***** TEKS *****
Senin, 16 April 2012


Khulu’

Menurut bahasa khlu’ berarti tebusan, member Sesutu kepada seseorang ketika melukan sesuatu kepada kita atau imbalan. Secara istilah khulu’ adalah talak yang diucapkan istri dengan mengembalikan mahar yang telah diberikan oleh suaminya atau memberikan sejumlah uang kepada suaminya untuk sebagai imbalan untuk mengucapkan talak kepada dirinya. Khulu’ disebut juga talak tebus yang berari istri menebus kepada suaminya. Khulu’ juga merupakan salah satu bentuk putusnya perkawinan dalam islam selain talak, fasakh, murtad dan salah satu pihak keluar dari agama islam. khulu’ berasal dari inisiatif istri dan suami apabila bersedia melangsungkan khulu’ tidak dibolehkan kembali kepada istrinya. Istri yang meminta kepada suaminya untuk khulu didasarkan pada perasaan dan jiwa kebatinannya yang sudah mendesak, dan sudah terpaksa untuk memintanya, sedangkan apabila tidak dilangsungkan hidup istri semakin menderita dengan prilaku suaminya dan akan menyebabkan broken home dalam rumah tangga. Oleh karena itu, bagi istri diperbolehkan untuk meminta khulu’ kepada suaminya dengan membayar sejumlah uang atau dalam bentuk barang lainnya berdasarkan kesepakatan suami istri. Besar kecilnya uang ditentukan oleh para pihak, karena keduanyalah yang akan melakukan khulu’.
***** DATA MENTAH *****
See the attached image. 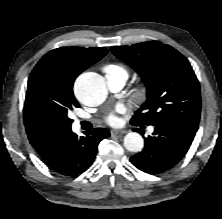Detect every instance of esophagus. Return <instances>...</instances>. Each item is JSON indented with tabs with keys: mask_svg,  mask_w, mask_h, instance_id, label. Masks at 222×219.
Listing matches in <instances>:
<instances>
[{
	"mask_svg": "<svg viewBox=\"0 0 222 219\" xmlns=\"http://www.w3.org/2000/svg\"><path fill=\"white\" fill-rule=\"evenodd\" d=\"M124 133H125V131H118V130H112L111 131L112 136H119V135H122Z\"/></svg>",
	"mask_w": 222,
	"mask_h": 219,
	"instance_id": "esophagus-1",
	"label": "esophagus"
}]
</instances>
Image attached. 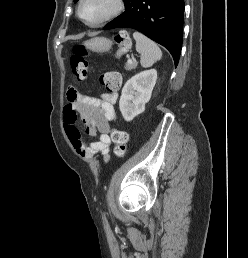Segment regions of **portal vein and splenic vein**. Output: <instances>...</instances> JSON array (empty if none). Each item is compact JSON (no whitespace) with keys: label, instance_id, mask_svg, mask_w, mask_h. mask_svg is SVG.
Instances as JSON below:
<instances>
[{"label":"portal vein and splenic vein","instance_id":"1","mask_svg":"<svg viewBox=\"0 0 248 258\" xmlns=\"http://www.w3.org/2000/svg\"><path fill=\"white\" fill-rule=\"evenodd\" d=\"M132 62V59H128V63H131Z\"/></svg>","mask_w":248,"mask_h":258}]
</instances>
*****
* [TUGAS LATIHAN]
A) Bentuk putusnya perkawinan dalam Islam apa saja yang disebutkan dalam teks tentang khulu’? Sebutkan semuanya.
B) Apakah setiap pernyataan ini sesuai dengan teks tentang khulu’? Jawab ya atau tidak, lalu kutip kata-kata penentunya dari teks.
(i) Khulu’ berasal dari inisiatif suami.
(ii) Besar kecilnya uang tebusan ditentukan oleh para pihak.
(iii) Khulu’ disebut juga talak tebus.

* [HASIL AKHIR]
A)
- khulu’
- talak
- fasakh
- murtad
- salah satu pihak keluar dari agama Islam

B)
(i) Tidak: "khulu’ berasal dari inisiatif istri"
(ii) Ya: "Besar kecilnya uang ditentukan oleh para pihak"
(iii) Ya: "Khulu’ disebut juga talak tebus"